Installation de défibrillateurs dans les espaces publics: Une nécessité vitale

L’inexistence de défibrillateurs dans plusieurs lieux de rassemblement au Maroc interpelle. Ces appareils qui peuvent augmenter de 50% les chances de survie en cas d’arrêt cardiaque.

Une crise cardiaque peut subvenir de manière inopinée, dans n’importe quel endroit. Personne n’est à l’abri et tout le monde peut en être victime. Même ceux qui bénéficient d’un suivi médical rigoureux. Le malaise du joueur danois Christian Eriksen, le 13 juin dernier, lors du match Danemark-Finlande durant l’Euro 2020, est un cas d’école.

Ce dernier, subitement tombé sur la pelouse suite à un arrêt cardiaque, a rapidement été secouru par son capitaine, qui lui a prodigué les premiers secours, avant que le staff médical ne lui fasse un massage cardiaque via un défibrillateur, avant de la transporter par civière dans un hôpital. Un geste vital qui a permis au milieu international danois de retrouver plus tard les esprits et se sentir hors de danger.

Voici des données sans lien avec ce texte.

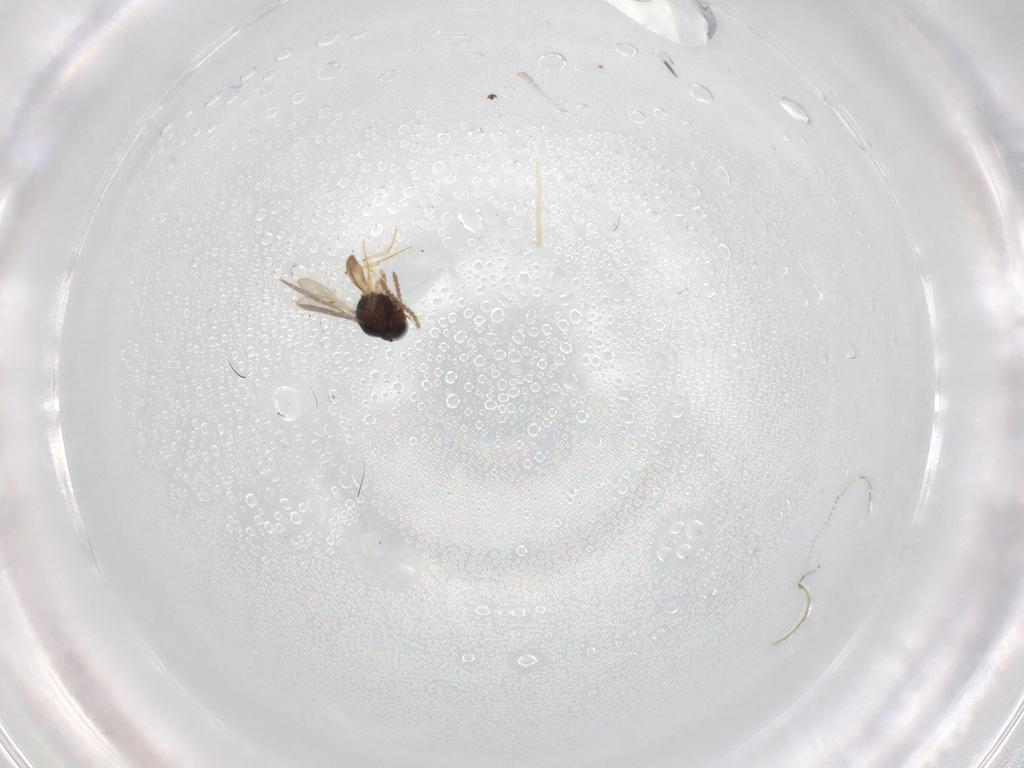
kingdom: Animalia
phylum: Arthropoda
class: Insecta
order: Hymenoptera
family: Scelionidae
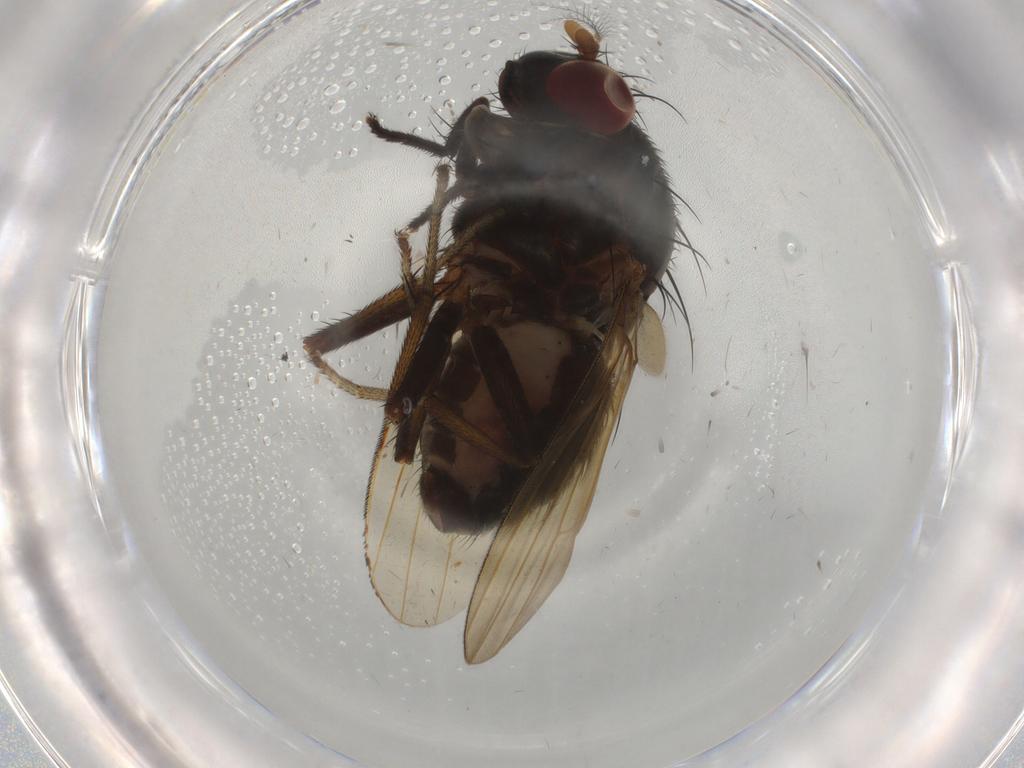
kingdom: Animalia
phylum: Arthropoda
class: Insecta
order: Diptera
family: Phoridae
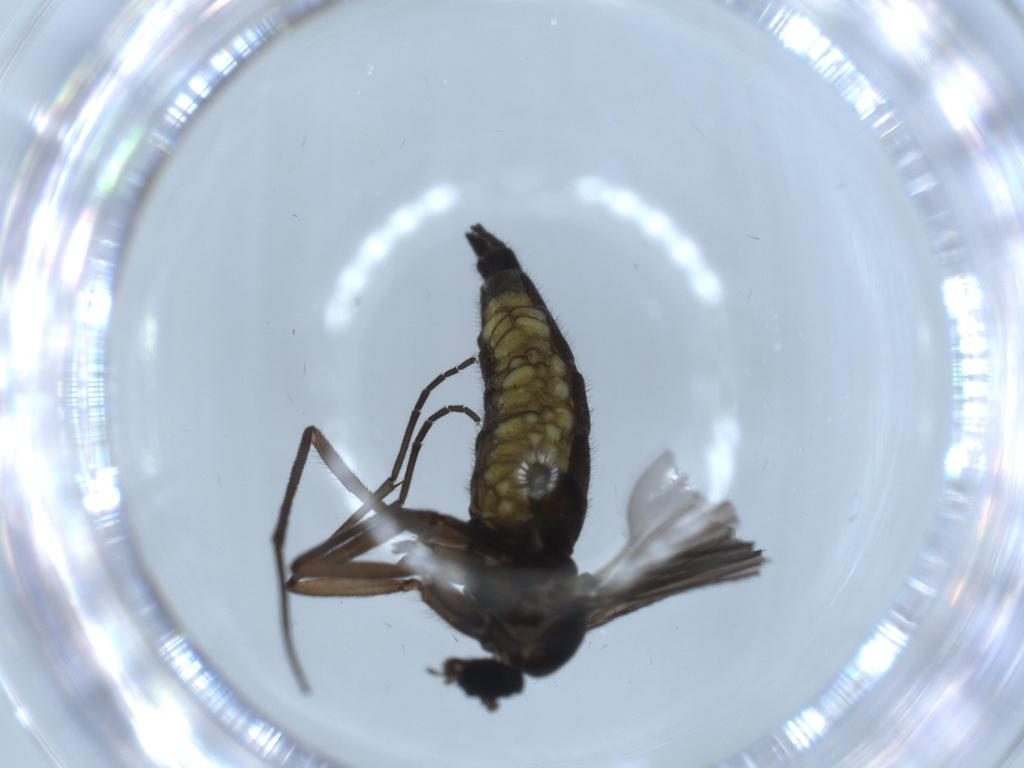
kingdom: Animalia
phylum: Arthropoda
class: Insecta
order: Diptera
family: Sciaridae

Aurait-il survécu si une telle situation s’était produite dans un stade ou un autre lieu public au Maroc? Peut-être non, puisque les défibrillateurs sont quasi inexistants dans ces lieux de rassemblement. L’utilité de ces appareils jaunes n’est plus à démontrer. D’après certaines études, le recours au défibrillateur dans les cinq minutes qui suivent un arrêt cardiaque augmente de 50% les chances de survie.

Imposer leur installation
Mieux, s’il est utilisé dès la première minute qui suit, ce pourcentage monte jusqu’à 90%. «La défibrillation est un maillon principal et primordial de la chaîne de survie en cas de prise en charge d’un arrêt cardio-respiratoire (ACR). Chaque seconde compte pour préserver les facultés cérébrales et les chances de survie», nous confie Dr. M’Barek Dimou, ex-professeur d’anesthésie-réanimation et urgences à la Faculté de médecine et de pharmacie de Rabat.

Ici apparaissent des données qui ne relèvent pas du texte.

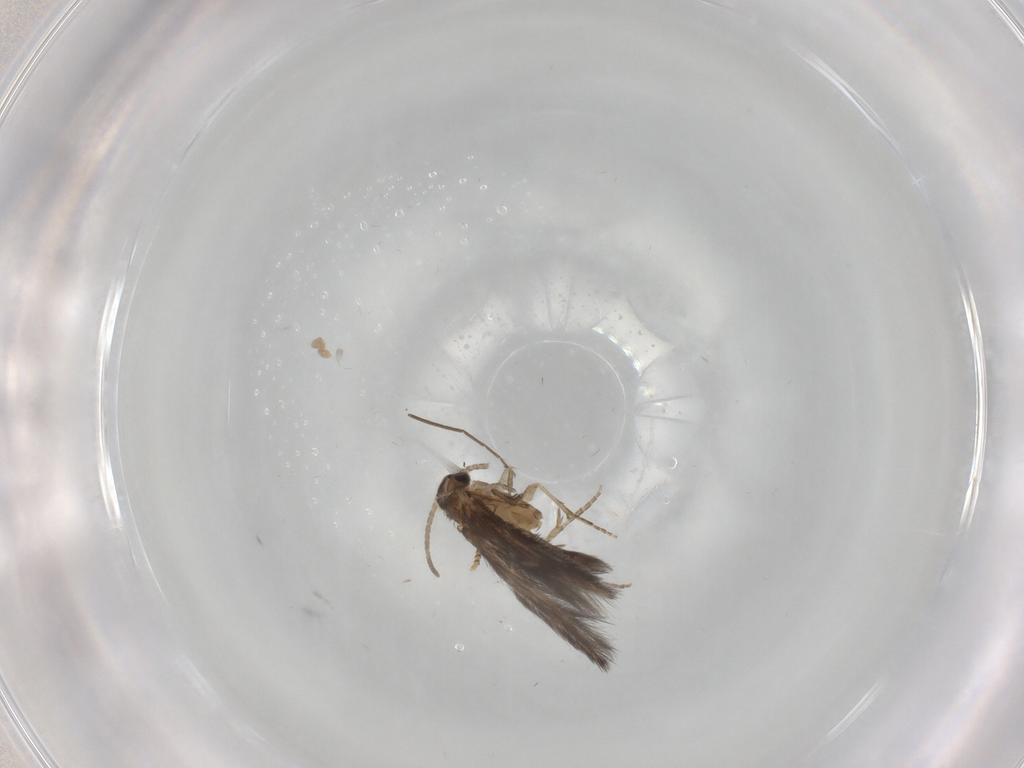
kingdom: Animalia
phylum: Arthropoda
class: Insecta
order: Trichoptera
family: Hydroptilidae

Aujourd’hui, plusieurs associations marocaines ou sociétés savantes comme la Société marocaine de médecine d’urgence (SMMU) mènent des activités de sensibilisation auprès du grand public sur les gestes de premiers secours en cas de crise cardiaque. Des formations théoriques qui risquent de ne pas avoir l’effet escompté à cause de l’absence de ces appareils.

«La sensibilisation à l’apprentissage des gestes d’urgence semble ancrée aujourd’hui dans les besoins des Marocains. Cependant, il reste à sensibiliser d’avantage les décideurs, aussi bien privés que publics, de la nécessité d’investir sur la mise en place de DSA (défibrillateurs semi-automatiques) accessibles à tous», indique M. Dimou, par ailleurs président de la commission chargée de la communication au sein de la SMMU.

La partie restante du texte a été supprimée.